When the news first broke several days ago that an investor had offered to buy Diversicare Healthcare Services for $10.10 per share when it was trading below $3.00, well, we said it was an offer that would be hard to turn down. The board did not, and it appears to be a nice windfall for shareholders. But, the due diligence has to pan out, and it is always an out to find a reason for a lower price. We still are not sure why they offered such a high price in this market, and such a generous premium.

The buyer is DAC Acquisition LLC, run by Ephram “Mordy” Lahasky. The price represents a very healthy premium of 256% over the closing price of $2.84 on August 19. The merger agreement includes a “go-shop” period for 35 days whereby management can solicit and receive alternative offers. It is doubtful they will see any.
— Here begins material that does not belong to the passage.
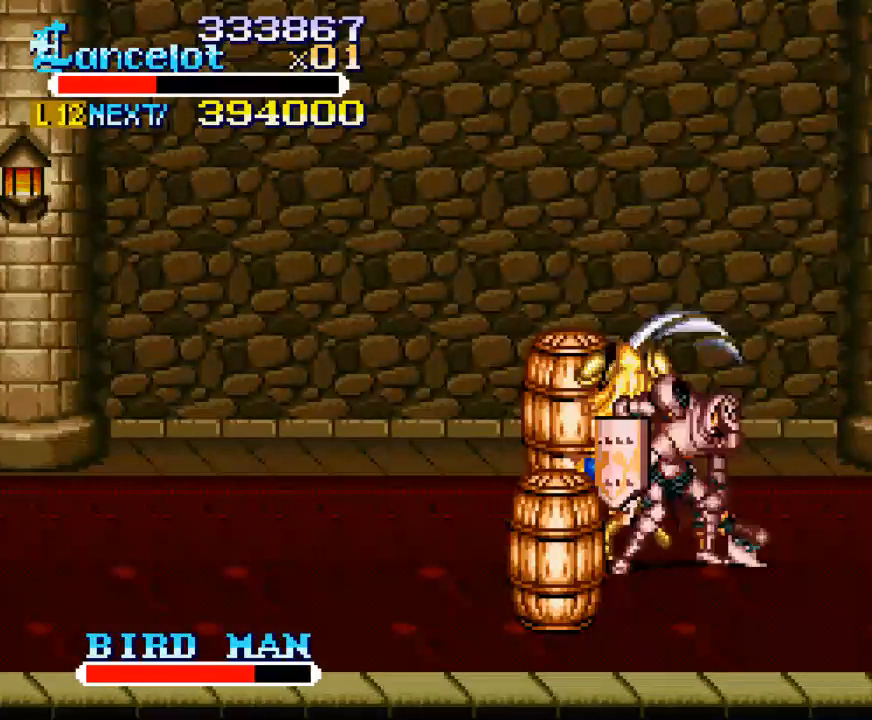
{"buttons": [], "right_stick": "center", "events": [[333, "DPAD_LEFT", "up"], [433, "X", "up"]]}
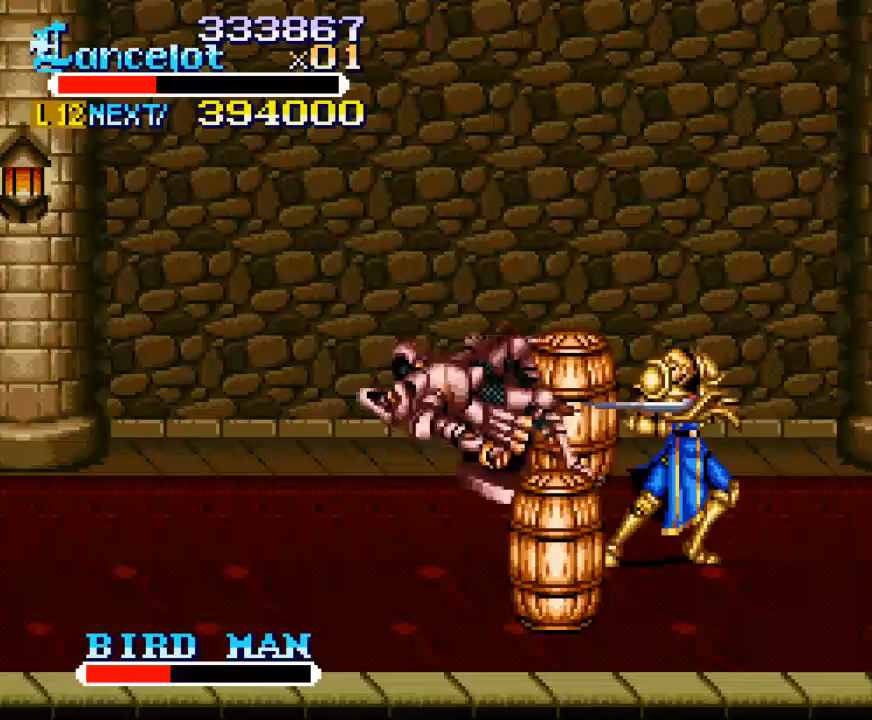
{"buttons": ["X"], "right_stick": "center", "events": [[67, "DPAD_LEFT", "down"], [467, "DPAD_LEFT", "up"], [500, "X", "down"]]}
A quick search of the buyer does reveal some problems during the pandemic with a few nursing they are affiliated with, including some investigations and a very high death toll at a Pennsylvania nursing home. It is just too difficult to determine what they really mean, especially with some regulatory authorities really going after some providers for “alleged” quality of care issues, when in some cases it was really bad luck in a facility or two early on when no one understood the nature of the pandemic.

It is difficult to determine purchase price multiples flor the transaction since the company has been receiving federal aid through the provider relief fund. There may be more clarity when they release their proxy statement, however. Brentwood Capital Advisors represented Diversicare and Bass Berry & Sims was their legal counsel. Diversicare operates 61 nursing facilities with about 7,250 beds.